6.4.1.1. When I dance onstage I don't 'perform choreography'. I dance. When I play a role with a fight scene I don't dwell on the fact I am performing choreography. I act.

6.4.1.1.1. We are looking for a performance mode with the same creative arousal and unselfconscious release as acting or dancing. We need enough control to do so safely. So that we never become anxious or cause anxiety.

6.4.2. Stated as a common challenge: Acting is a subjective experience. It is living truthfully under given imaginary circumstances. Stage combat is something we do while we are acting. The challenge that faces us, as a new generation of dramatic combat artists, is to ensure that meaningful acting is inseparable from the teaching and learning as well as the practice of our art.

6.4.2.1. Specifically Acting combat needs to address the actors creative state, the overlapping of arousal and control.

6.4.2.2. The Audience Demands: The audience does not want us to tell them a story with movement. They wish to experience a story unfolding in front of them. Dramatic action - stage fighting- is not simply safe choreography executed by actors. Choreography is just the skeleton of a fight. The living fight scene is fleshed with behaviour: emotion, action, conflict, relationships. I'm advocating an approach which frees the actors' talent and imagination.

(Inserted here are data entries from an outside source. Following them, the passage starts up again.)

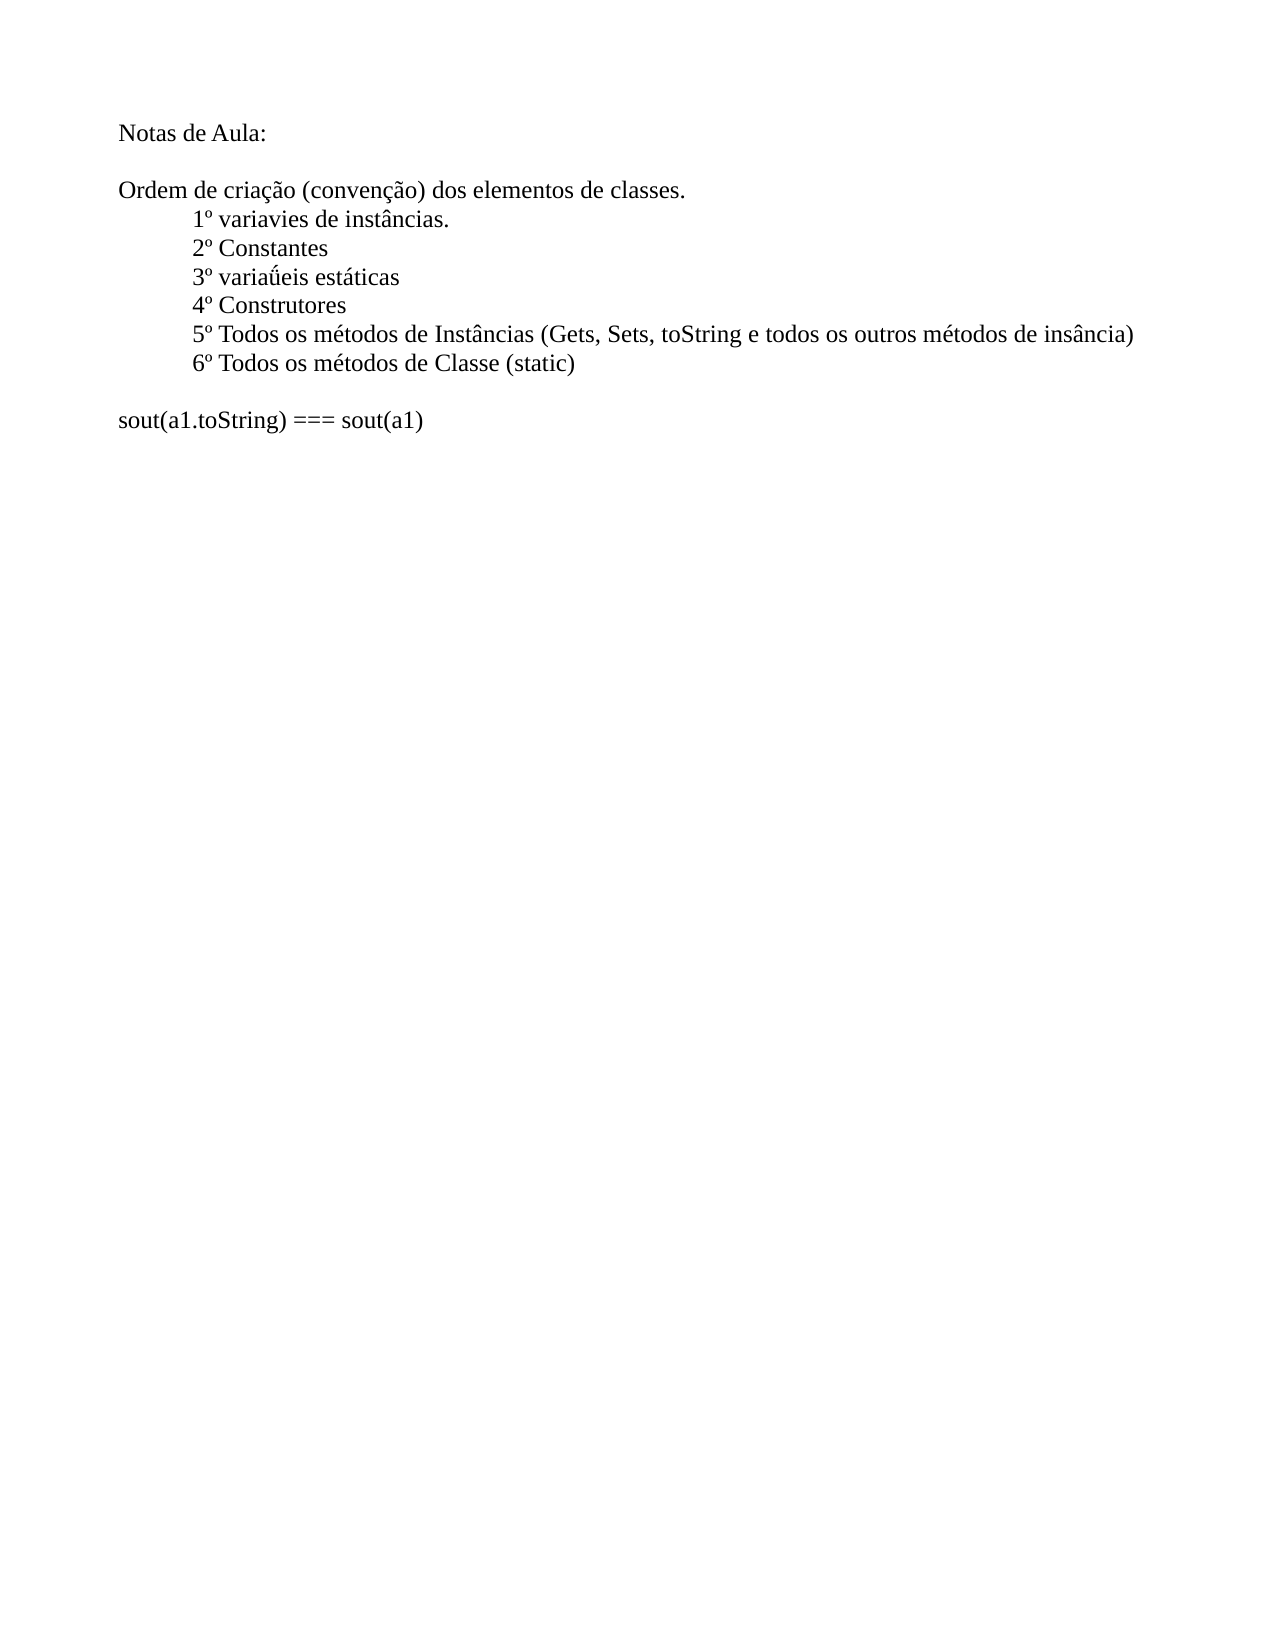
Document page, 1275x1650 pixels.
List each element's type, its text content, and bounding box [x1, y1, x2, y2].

text sout(a1.toString) === sout(a1) [118, 406, 1157, 434]
text Notas de Aula: [118, 118, 1157, 147]
text Ordem de criação (convenção) dos elementos de classes. [118, 176, 1157, 204]
text 3º variaǘeis estáticas [192, 262, 1157, 291]
text 6º Todos os métodos de Classe (static) [192, 348, 1157, 377]
text 2º Constantes [192, 233, 1157, 262]
text 4º Construtores [192, 291, 1157, 319]
text 1º variavies de instâncias. [192, 204, 1157, 233]
text 5º Todos os métodos de Instâncias (Gets, Sets, toString e todos os outros métodos de insância) [192, 319, 1157, 348]
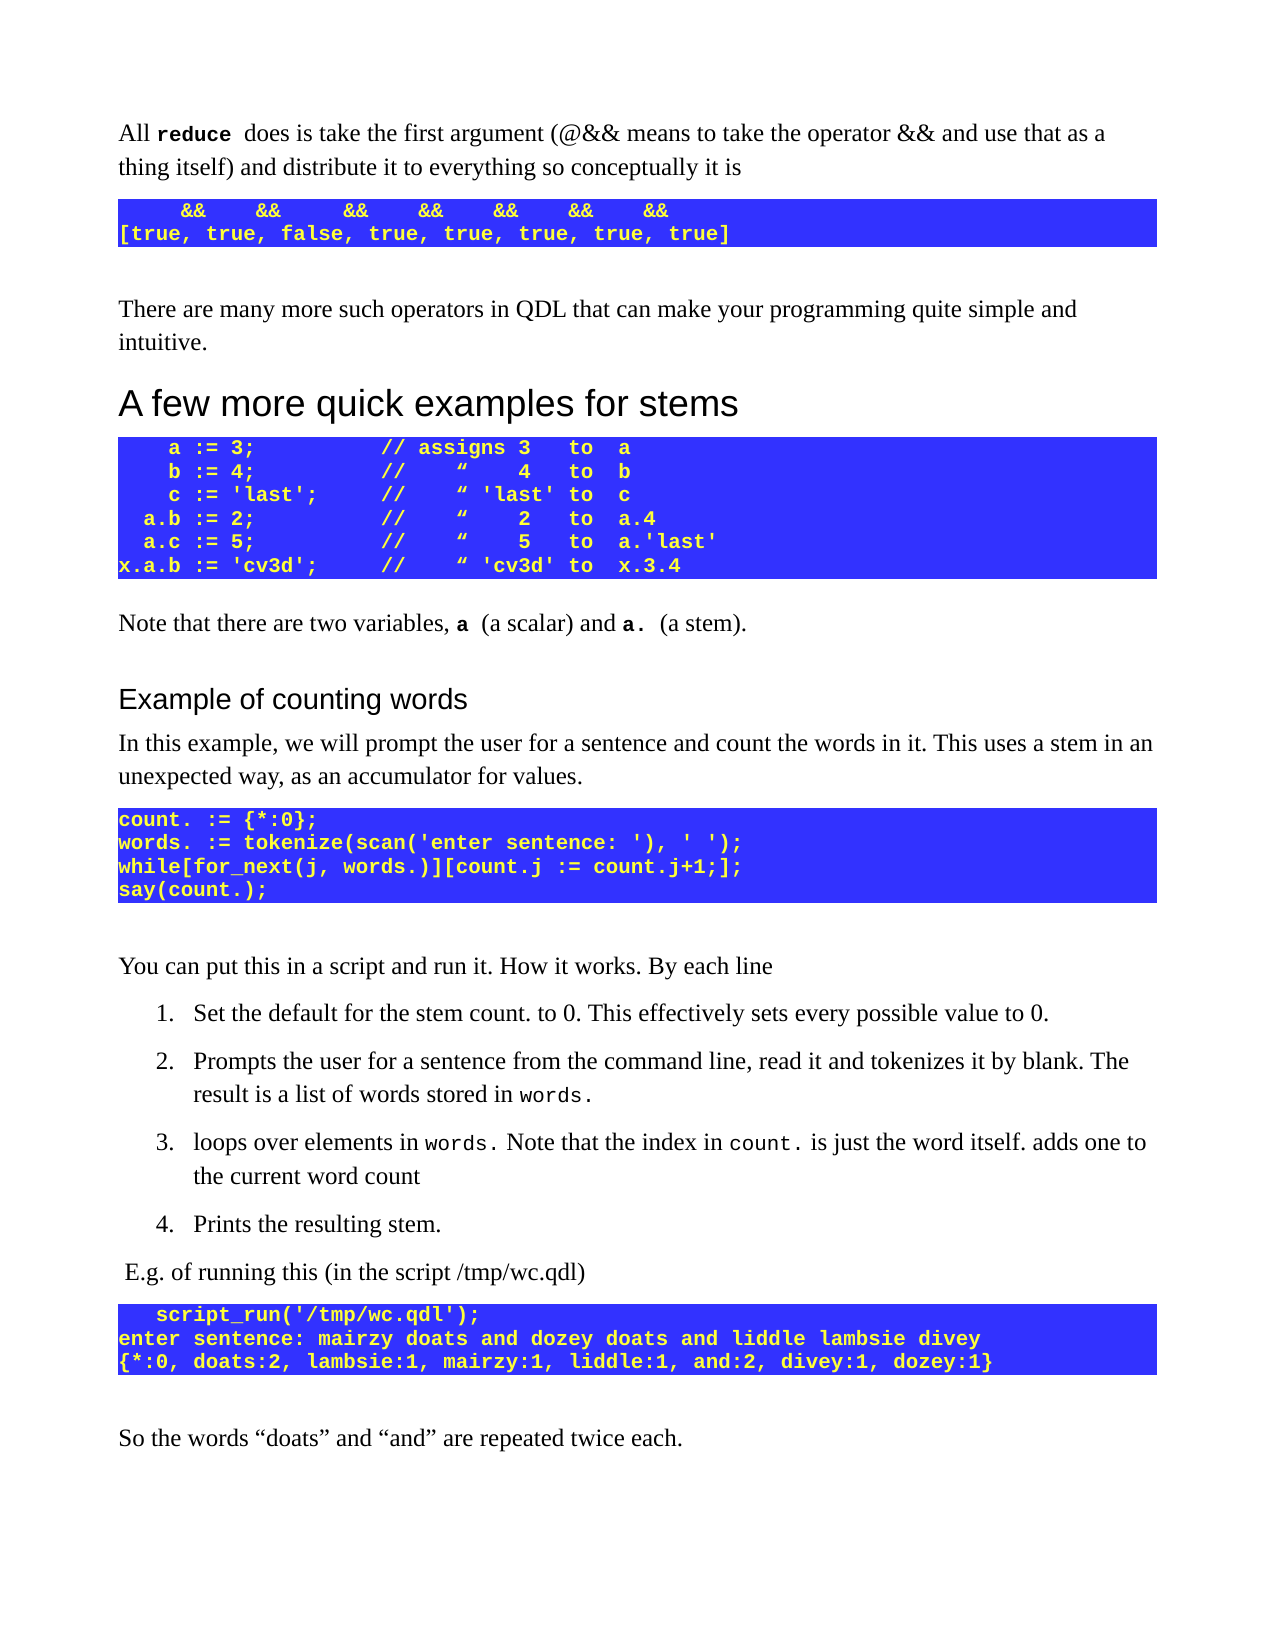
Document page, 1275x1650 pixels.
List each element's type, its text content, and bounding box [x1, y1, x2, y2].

text words. := tokenize(scan('enter sentence: '), ' '); [118, 832, 1157, 856]
text In this example, we will prompt the user for a sentence and count the words in it. This uses a stem in an unexpected way, as an accumulator for values. [118, 728, 1157, 790]
text a.c := 5; // “ 5 to a.'last' [118, 532, 1157, 555]
text So the words “doats” and “and” are repeated twice each. [118, 1423, 1157, 1451]
text say(count.); [118, 879, 1157, 903]
text [true, true, false, true, true, true, true, true] [118, 223, 1157, 247]
text You can put this in a script and run it. How it works. By each line [118, 951, 1157, 979]
subtitle Example of counting words [118, 682, 1157, 715]
text a.b := 2; // “ 2 to a.4 [118, 508, 1157, 532]
text script_run('/tmp/wc.qdl'); [118, 1304, 1157, 1328]
text b := 4; // “ 4 to b [118, 461, 1157, 484]
list loops over elements in words. Note that the index in count. is just the word itself. adds one to the current word count [156, 1127, 1157, 1190]
text All reduce does is take the first argument (@&& means to take the operator && and use that as a thing itself) and distribute it to everything so conceptually it is [118, 118, 1157, 181]
text enter sentence: mairzy doats and dozey doats and liddle lambsie divey [118, 1328, 1157, 1351]
list Set the default for the stem count. to 0. This effectively sets every possible value to 0. [156, 998, 1157, 1027]
text {*:0, doats:2, lambsie:1, mairzy:1, liddle:1, and:2, divey:1, dozey:1} [118, 1351, 1157, 1375]
text E.g. of running this (in the script /tmp/wc.qdl) [118, 1257, 1157, 1285]
list Prompts the user for a sentence from the command line, read it and tokenizes it by blank. The result is a list of words stored in words. [156, 1046, 1157, 1108]
text Note that there are two variables, a (a scalar) and a. (a stem). [118, 608, 1157, 638]
text x.a.b := 'cv3d'; // “ 'cv3d' to x.3.4 [118, 555, 1157, 579]
text There are many more such operators in QDL that can make your programming quite simple and intuitive. [118, 294, 1157, 356]
list Prints the resulting stem. [156, 1209, 1157, 1238]
text && && && && && && && [118, 199, 1157, 223]
text count. := {*:0}; [118, 808, 1157, 832]
text a := 3; // assigns 3 to a [118, 437, 1157, 461]
text c := 'last'; // “ 'last' to c [118, 484, 1157, 508]
subtitle A few more quick examples for stems [118, 381, 1157, 424]
text while[for_next(j, words.)][count.j := count.j+1;]; [118, 856, 1157, 879]
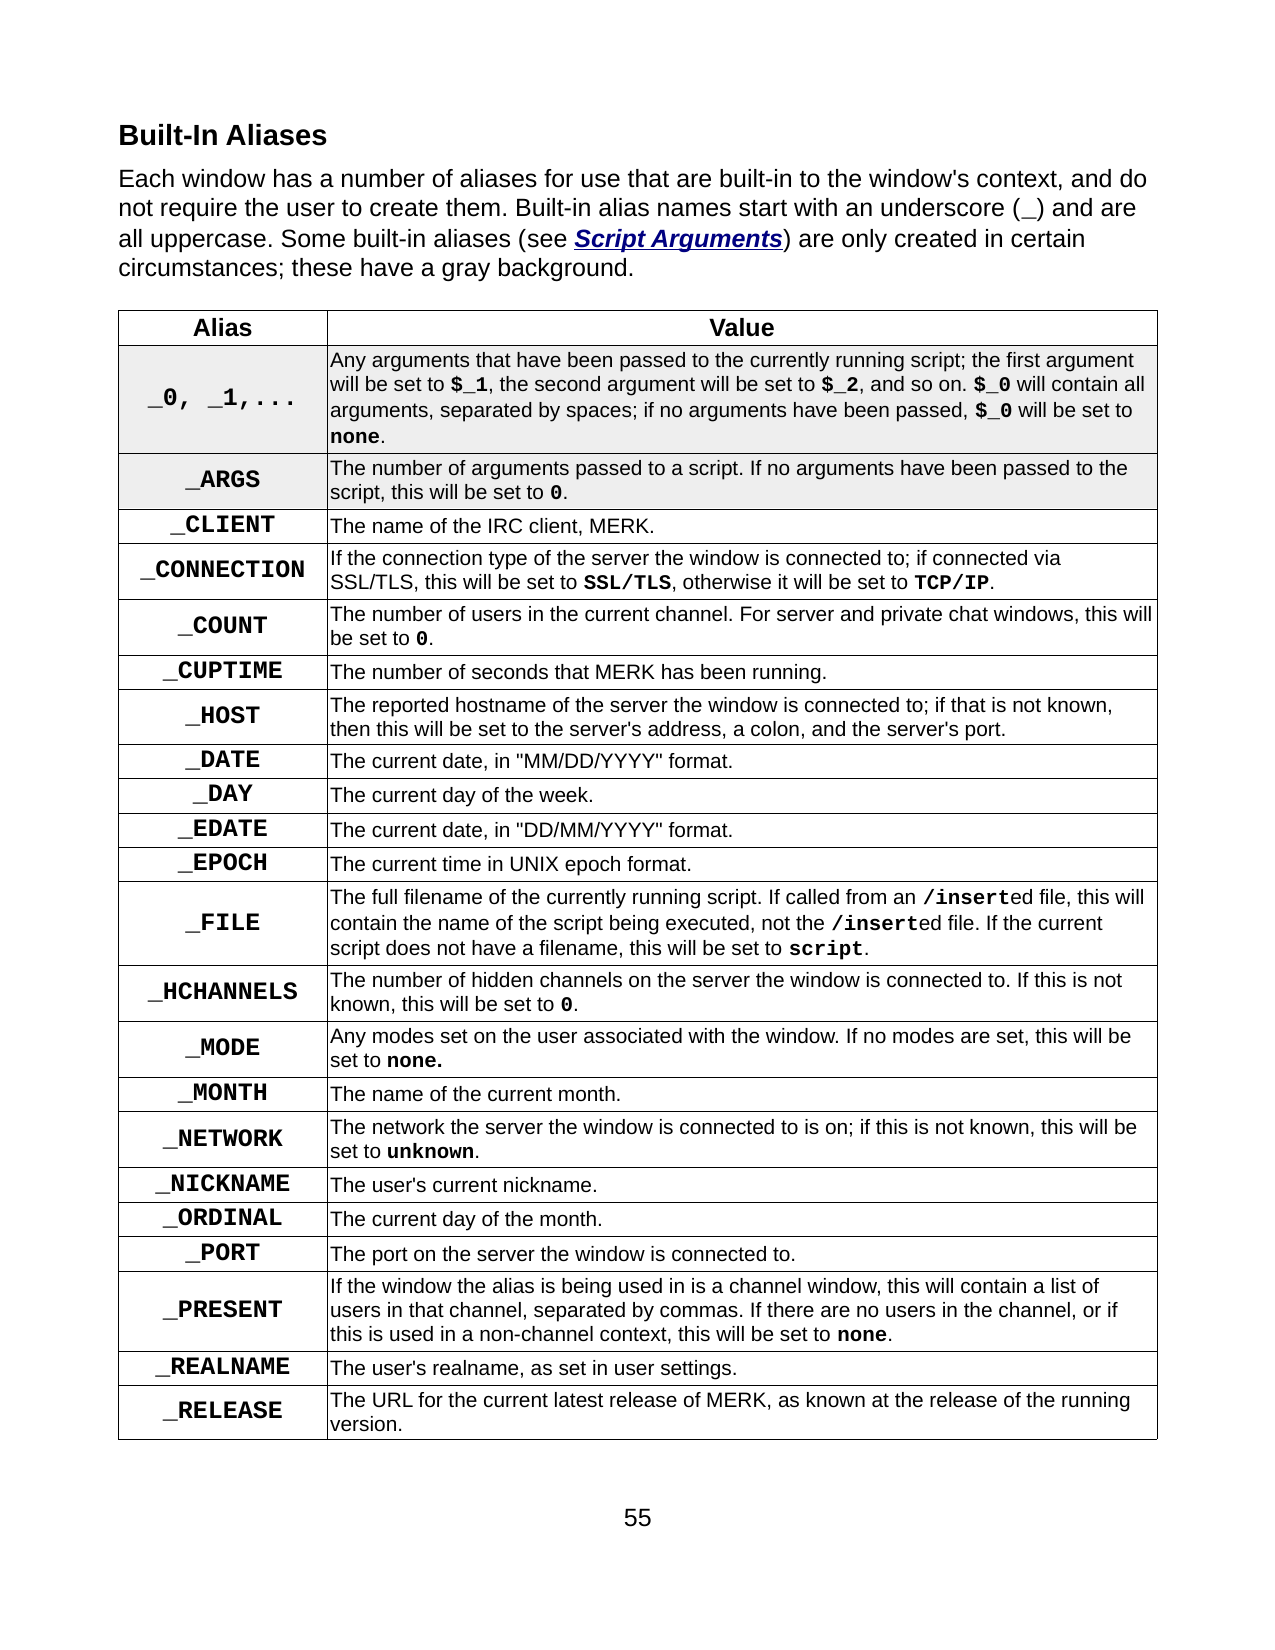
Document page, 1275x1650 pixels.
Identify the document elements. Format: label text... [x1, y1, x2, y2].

table_cell The network the server the window is connected to is on; if this is not known, this will be set to unknown. [328, 1112, 1157, 1167]
table_cell The number of users in the current channel. For server and private chat windows, this will be set to 0. [328, 600, 1157, 655]
table_cell The name of the current month. [328, 1078, 1157, 1111]
table_cell _PRESENT [119, 1272, 327, 1351]
table_cell _MONTH [119, 1078, 327, 1111]
table_cell _COUNT [119, 600, 327, 655]
subtitle Built-In Aliases [118, 118, 1157, 152]
table_cell If the connection type of the server the window is connected to; if connected via SSL/TLS, this will be set to SSL/TLS, otherwise it will be set to TCP/IP. [328, 544, 1157, 599]
table_cell The reported hostname of the server the window is connected to; if that is not known, then this will be set to the server's address, a colon, and the server's port. [328, 690, 1157, 743]
table_cell Any arguments that have been passed to the currently running script; the first argument will be set to $_1, the second argument will be set to $_2, and so on. $_0 will contain all arguments, separated by spaces; if no arguments have been passed, $_0 will be set to none. [328, 346, 1157, 453]
table_cell The user's current nickname. [328, 1168, 1157, 1202]
table_cell _EDATE [119, 814, 327, 847]
table_header Value [328, 311, 1157, 345]
table_cell The URL for the current latest release of MERK, as known at the release of the running version. [328, 1386, 1157, 1439]
table_cell The full filename of the currently running script. If called from an /inserted file, this will contain the name of the script being executed, not the /inserted file. If the current script does not have a filename, this will be set to script. [328, 882, 1157, 965]
table_cell _CLIENT [119, 510, 327, 543]
table_cell _MODE [119, 1022, 327, 1077]
table_cell The user's realname, as set in user settings. [328, 1352, 1157, 1385]
table_cell The current day of the week. [328, 779, 1157, 812]
table_cell The number of arguments passed to a script. If no arguments have been passed to the script, this will be set to 0. [328, 454, 1157, 508]
table_cell _NETWORK [119, 1112, 327, 1167]
table_cell The port on the server the window is connected to. [328, 1237, 1157, 1271]
table_cell Any modes set on the user associated with the window. If no modes are set, this will be set to none. [328, 1022, 1157, 1077]
table_cell The current day of the month. [328, 1203, 1157, 1236]
table_cell _DATE [119, 745, 327, 778]
table_header Alias [119, 311, 327, 345]
table_cell The name of the IRC client, MERK. [328, 510, 1157, 543]
table_cell _PORT [119, 1237, 327, 1271]
table_cell _ARGS [119, 454, 327, 508]
table_cell _RELEASE [119, 1386, 327, 1439]
table_cell The current date, in "DD/MM/YYYY" format. [328, 814, 1157, 847]
table_cell If the window the alias is being used in is a channel window, this will contain a list of users in that channel, separated by commas. If there are no users in the channel, or if this is used in a non-channel context, this will be set to none. [328, 1272, 1157, 1351]
table_cell _CUPTIME [119, 656, 327, 689]
table_cell The current date, in "MM/DD/YYYY" format. [328, 745, 1157, 778]
table_cell _REALNAME [119, 1352, 327, 1385]
table_cell The number of hidden channels on the server the window is connected to. If this is not known, this will be set to 0. [328, 966, 1157, 1021]
table_cell The number of seconds that MERK has been running. [328, 656, 1157, 689]
table_cell _CONNECTION [119, 544, 327, 599]
table_cell _FILE [119, 882, 327, 965]
table_cell _HOST [119, 690, 327, 743]
table_cell _0, _1,... [119, 346, 327, 453]
text Each window has a number of aliases for use that are built-in to the window's context, and do not require the user to create them. Built-in alias names start with an underscore (_) and are all uppercase. Some built-in aliases (see Script Arguments) are only created in certain circumstances; these have a gray background. [118, 164, 1157, 281]
table_cell _ORDINAL [119, 1203, 327, 1236]
table_cell _DAY [119, 779, 327, 812]
table_cell _EPOCH [119, 848, 327, 881]
table_cell _NICKNAME [119, 1168, 327, 1202]
table_cell _HCHANNELS [119, 966, 327, 1021]
table_cell The current time in UNIX epoch format. [328, 848, 1157, 881]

6.4.3. Our aspiration: Fulfilling acting is inspired acting. It is not self conscious; it is behaviour and life unfolding. Therefore a methodological approach should be sublimated: ideally technique is invisible to the audience and invisible to the practitioner. When inspiration occasionally fails, the actor's method becomes a conscious deliberate one. But for the most part, the working actor is casting themselves off from technique. Our best teaching sets talent and imagination free.